The theme is expanded on with Campbell (1949) saying:

“The hero is the champion of things becoming, not of things become, because he is. He does not mistake apparent changelessness in time for the permanence of Being, nor is he fearful of the next moment (or of the “other thing”), as destroying the permanent with its change. Nothing retains its own form; but Nature, the greater renewer, ever makes up forms from forms. Be sure there’s nothing perishes in the whole universe; it does but vary and renew its form.” Thus, the next moment is permitted to come to pass.” (p. 209)

Perhaps this is what the quest of apithology, in its asking of questions differently, offers to a society in its unchanging response to change. The heroic edge is to find the forms that are made from the formations of forms themselves; to renew without waste, to bring into being  without haste, to allow the unfolding within a greater ‘natural grace’.

In the return, we find that the motivation for the journey, foreshadows the success of the conclusion.

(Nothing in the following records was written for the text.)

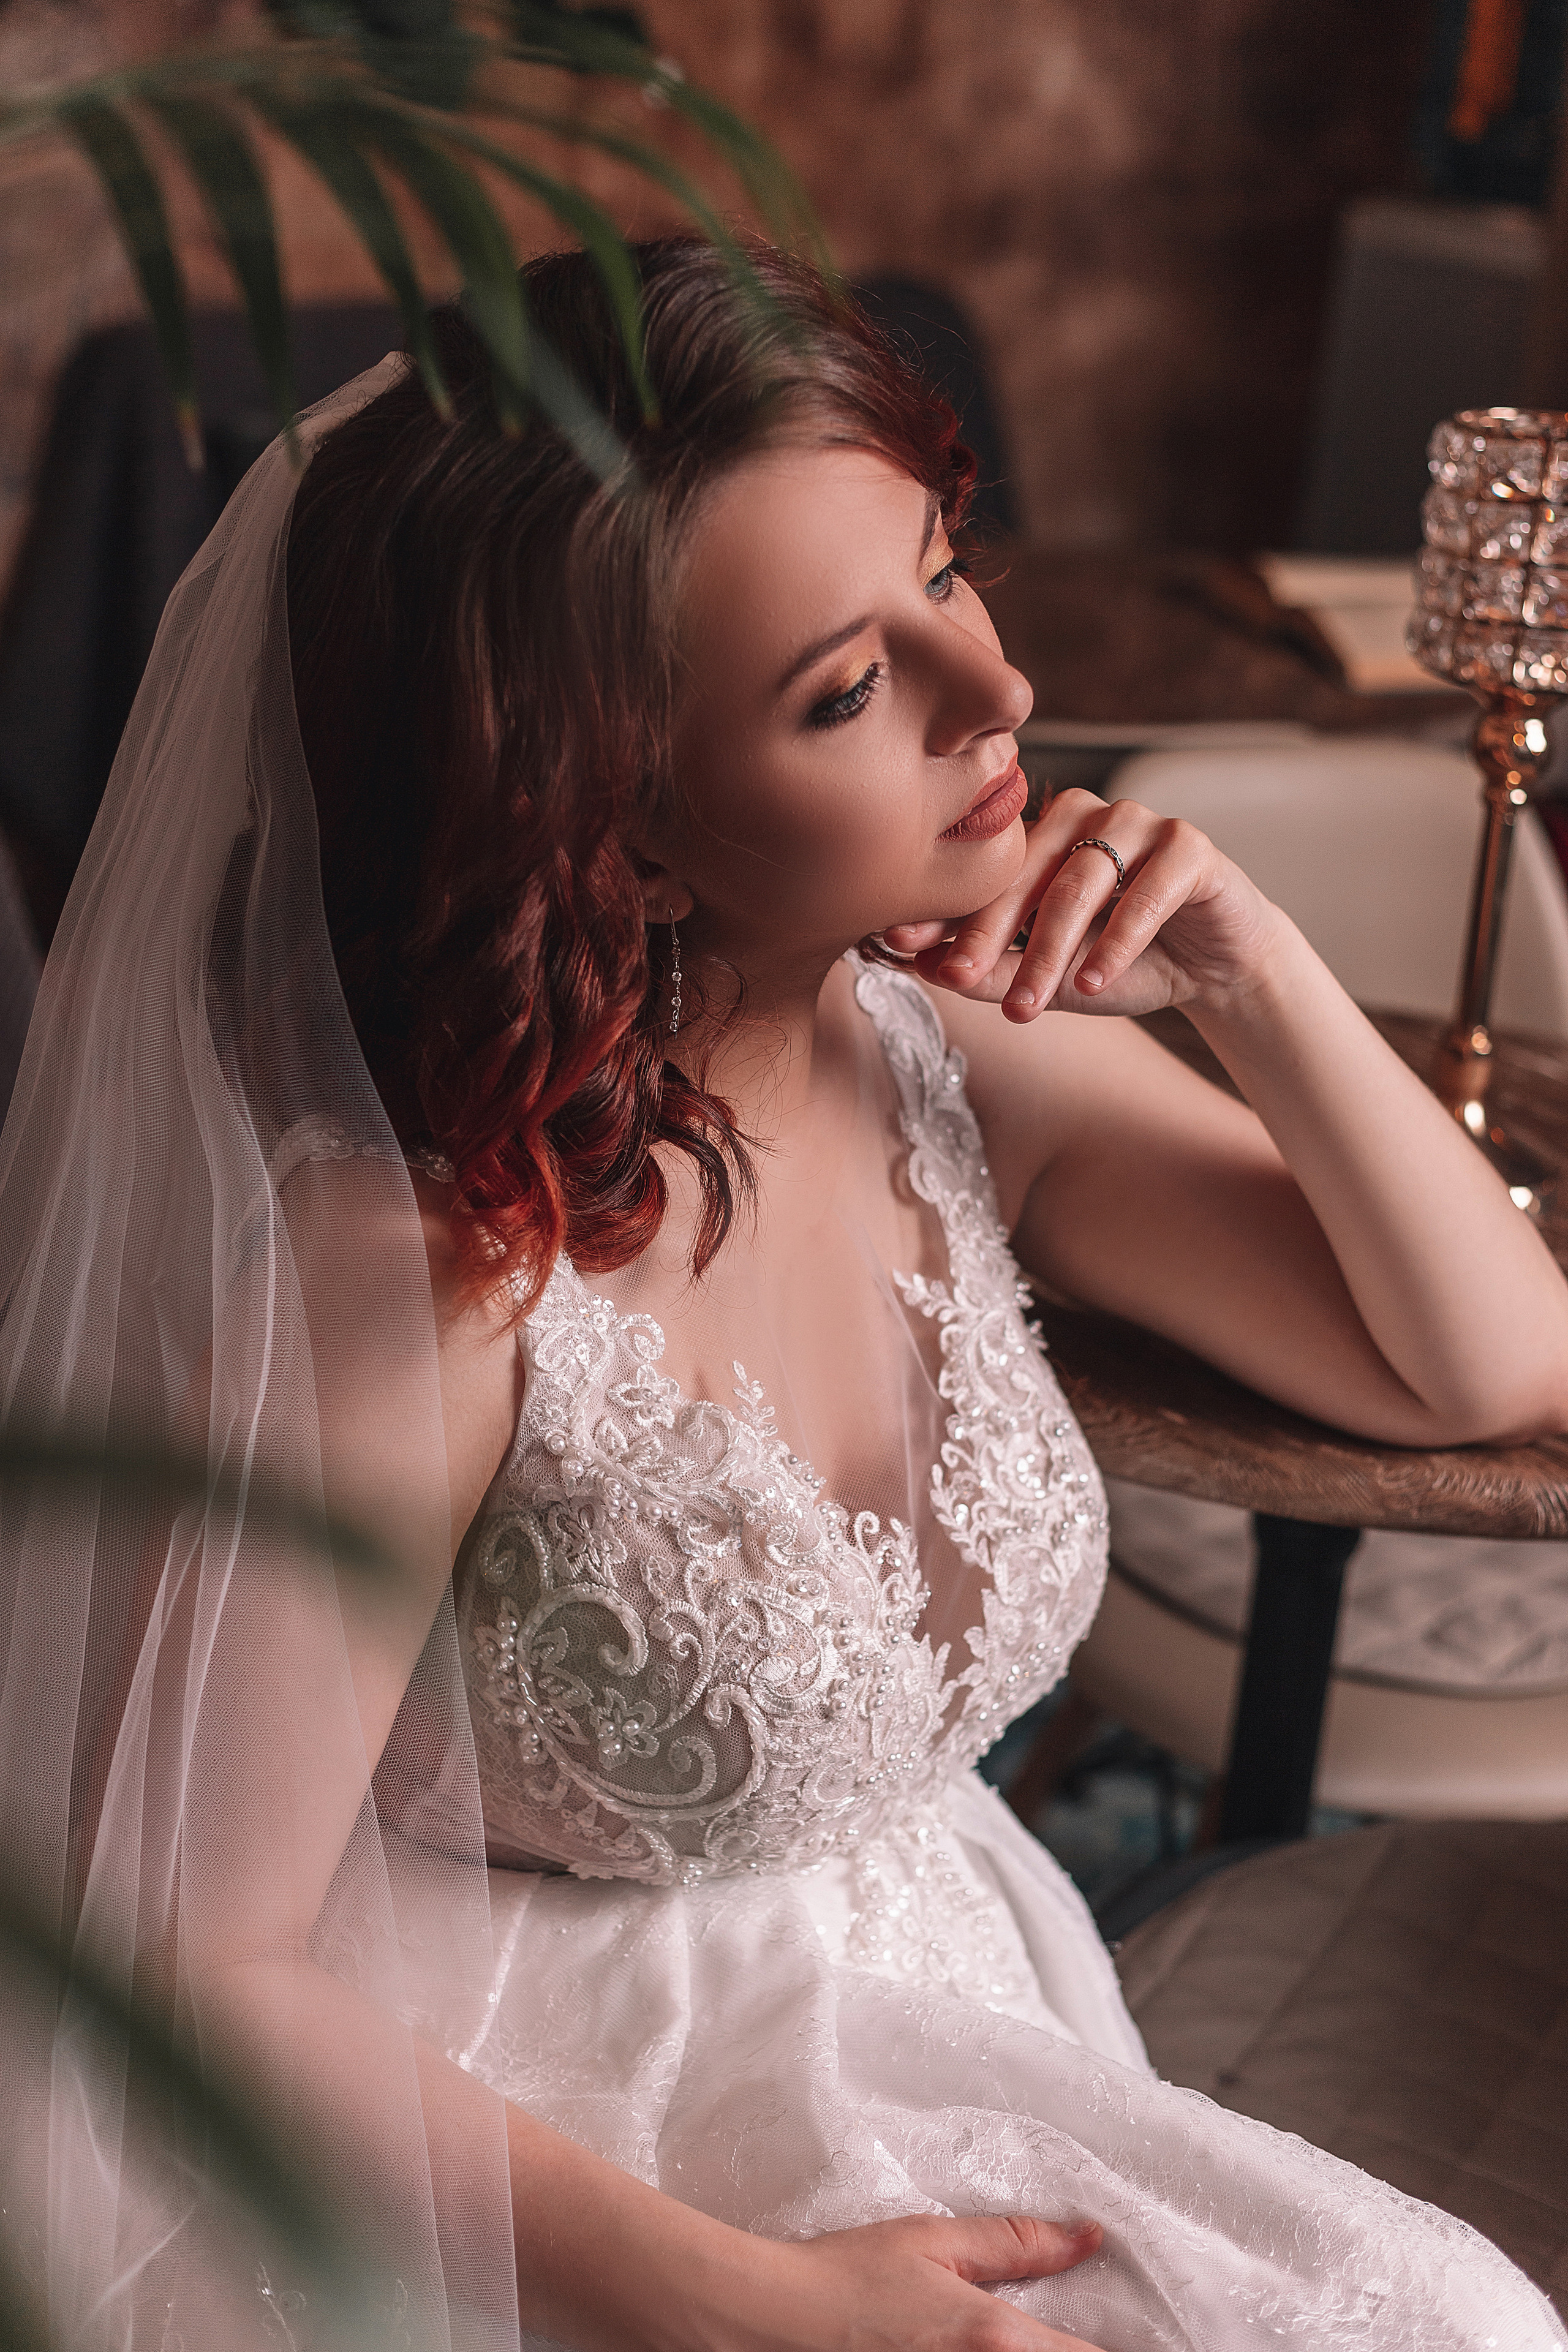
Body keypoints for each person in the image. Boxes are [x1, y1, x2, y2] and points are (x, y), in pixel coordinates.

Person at [2, 238, 1565, 2352]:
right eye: (846, 691)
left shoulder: (946, 1050)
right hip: (525, 2126)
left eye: (949, 573)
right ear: (622, 834)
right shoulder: (427, 1270)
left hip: (939, 2002)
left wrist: (1253, 973)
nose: (995, 697)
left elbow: (1486, 1364)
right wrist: (752, 2308)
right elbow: (189, 1966)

Perhaps the real clue to the finding of virtuous closure comes from the final scene in Act III of Wagner’s ‘Parsifal’, where the libretto reads:

PARSIFAL:
Be whole, absolved and atoned!
For I now will perform your task.
O blessed be your suffering,
that gave pity’s mighty power
and purest wisdom’s might
to the timorous fool!

… for the fool discovers that the unbearable suffering of others, is the true source of the generative wisdom and compassion needed to complete the journey, for those who cannot undertake the quest themselves.

It is only in the successful return the hero fully discovers that: ‘We cannot cure the world of sorrows, but we can choose to live in joy.’ (1991, p. 289). The key instruction is held in the phrase:

“The return is seeing the radiance everywhere.” (p. 290)

 

With the perspective of life lived and roads travelled we find, however, that even in allowing radiance and the natural blooming of the healthy society, the hero never comes to a complete rest. As George Clooney’s character, Ulysses Everett McGill, reflects at the conclusion of the Coen brothers, Joyce-like fable, ‘O Brother Where Art Thou’:

“All’s well that ends well”, some poet said.

“That’s right, honey.”

“Don’t mind telling you I’m awful pleased my adventuring days have come to an end. 

Time for this old boy to enjoy some repose.”

“That’s good, honey.”

 

… before in humour finding the journey has just, once again, begun.